> While the criticism of this being called "open source" is somewhat valid. The suggestion that people creating usable graphics for the community should do so for free is a little frustrating.
It's a weird balancing act. At the end of the day though, everything on the internet is a race to the bottom; nothing beats free. Of course, you don't have to make your work freely available, if you think that your contributions stand on their own merits then you can of course charge a fee. Here's the thing, though: 99% of the time, developers will completely skip over your product even if the free alternative is decidedly worse. For example:
> The vast majority of people who "create" (rather than contribute to) an open source projects are doing so for some sort of "commercial" reason.
Au contraire, just look at Linux, an OS that was designed as a passion project by One Guy and the Internet. It was developed by people who cared, and thought they could create a better system for free. Commercial purposes appropriated it, not the other way around. This is the case for a number of OSS: before people even contribute to an open-source project, it has to be someone's proof-of-concept, someone's toy project. History simply doesn't align with this claim, it takes a lot of Freudian contrivances to make it true.
> I also find this frustrating as an attitude towards open source, the "open core" concept is completely valid and isn't an argument to fork.
Then use your own license. Of course, then it likely wouldn't be considered open-source, but if you're not comfortable letting your community take control of your project then you probably shouldn't use a license that explicitly allows for exactly that. Source-available licenses will assuage your security-minded customers while deterring those pesky contributors and passionate freeloaders from appropriating your hard work.
> When picking a foundation to build a business on, the advantages of picking one where there is a commercial organisation supporting the project as a core of their own business model is well known.
Of course it is. Money follows money. Your priorities as a software salesman are not the same as your priorities as a software user. That disparity is what drives the misery that makes up the modern commercial software landscape. It's the reason why the whole dream of "open source projects where the core team find a way to commercialise it in a sustainable way" doesn't really exist, and certainly isn't championed. Your goal can either be to empower your users at all costs, or to monetize your product. You cannot have your cake and eat it too.
What makes me mad is watching people appropriate the ideals of Free Software for commercial purposes. The only people you're fooling is users, the developers worth their salt won't even give you the time of day if you're peddling some contrived licensed crapware. Every piece of software you listed at the bottom has openly-licensed alternatives, explicitly because there are droves of people who have nothing to gain from paying for the same thing they could get for free.
It's a free world, and ultimately your choice how you choose to license your work. Truly great work transcends these petty concerns with what your users will think and what commercial alternatives exist. Nothing, and I mean *nothing* beats free.
It's a weird balancing act. At the end of the day though, everything on the internet is a race to the bottom; nothing beats free.
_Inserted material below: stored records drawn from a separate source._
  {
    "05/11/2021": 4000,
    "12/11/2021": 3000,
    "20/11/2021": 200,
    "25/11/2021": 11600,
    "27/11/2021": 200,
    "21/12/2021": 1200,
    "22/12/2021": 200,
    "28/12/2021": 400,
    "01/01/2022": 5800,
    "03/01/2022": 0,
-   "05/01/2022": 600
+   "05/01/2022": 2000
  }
Of course, you don't have to make your work freely available, if you think that your contributions stand on their own merits then you can of course charge a fee. Here's the thing, though: 99% of the time, developers will completely skip over your product even if the free alternative is decidedly worse. For example:
> The vast majority of people who "create" (rather than contribute to) an open source projects are doing so for some sort of "commercial" reason.
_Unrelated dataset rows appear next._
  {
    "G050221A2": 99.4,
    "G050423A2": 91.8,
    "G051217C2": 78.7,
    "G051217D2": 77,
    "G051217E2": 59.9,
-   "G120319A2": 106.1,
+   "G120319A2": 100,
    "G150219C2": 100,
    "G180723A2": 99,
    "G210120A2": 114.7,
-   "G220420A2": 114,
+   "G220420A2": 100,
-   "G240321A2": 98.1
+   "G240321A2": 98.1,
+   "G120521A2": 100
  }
Au contraire, just look at Linux, an OS that was designed as a passion project by One Guy and the Internet. It was developed by people who cared, and thought they could create a better system for free. Commercial purposes appropriated it, not the other way around. This is the case for a number of OSS: before people even contribute to an open-source project, it has to be someone's proof-of-concept, someone's toy project. History simply doesn't align with this claim, it takes a lot of Freudian contrivances to make it true.
> I also find this frustrating as an attitude towards open source, the "open core" concept is completely valid and isn't an argument to fork.
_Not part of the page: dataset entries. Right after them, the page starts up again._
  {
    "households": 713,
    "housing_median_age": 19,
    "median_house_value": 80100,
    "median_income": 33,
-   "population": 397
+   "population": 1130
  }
Then use your own license. Of course, then it likely wouldn't be considered open-source, but if you're not comfortable letting your community take control of your project then you probably shouldn't use a license that explicitly allows for exactly that. Source-available licenses will assuage your security-minded customers while deterring those pesky contributors and passionate freeloaders from appropriating your hard work.
> When picking a foundation to build a business on, the advantages of picking one where there is a commercial organisation supporting the project as a core of their own business model is well known.
Of course it is. Money follows money. Your priorities as a software salesman are not the same as your priorities as a software user. That disparity is what drives the misery that makes up the modern commercial software landscape. It's the reason why the whole dream of "open source projects where the core team find a way to commercialise it in a sustainable way" doesn't really exist, and certainly isn't championed. Your goal can either be to empower your users at all costs, or to monetize your product. You cannot have your cake and eat it too.
What makes me mad is watching people appropriate the ideals of Free Software for commercial purposes. The only people you're fooling is users, the developers worth their salt won't even give you the time of day if you're peddling some contrived licensed crapware. Every piece of software you listed at the bottom has openly-licensed alternatives, explicitly because there are droves of people who have nothing to gain from paying for the same thing they could get for free.
It's a free world, and ultimately your choice how you choose to license your work. Truly great work transcends these petty concerns with what your users will think and what commercial alternatives exist. Nothing, and I mean *nothing* beats free.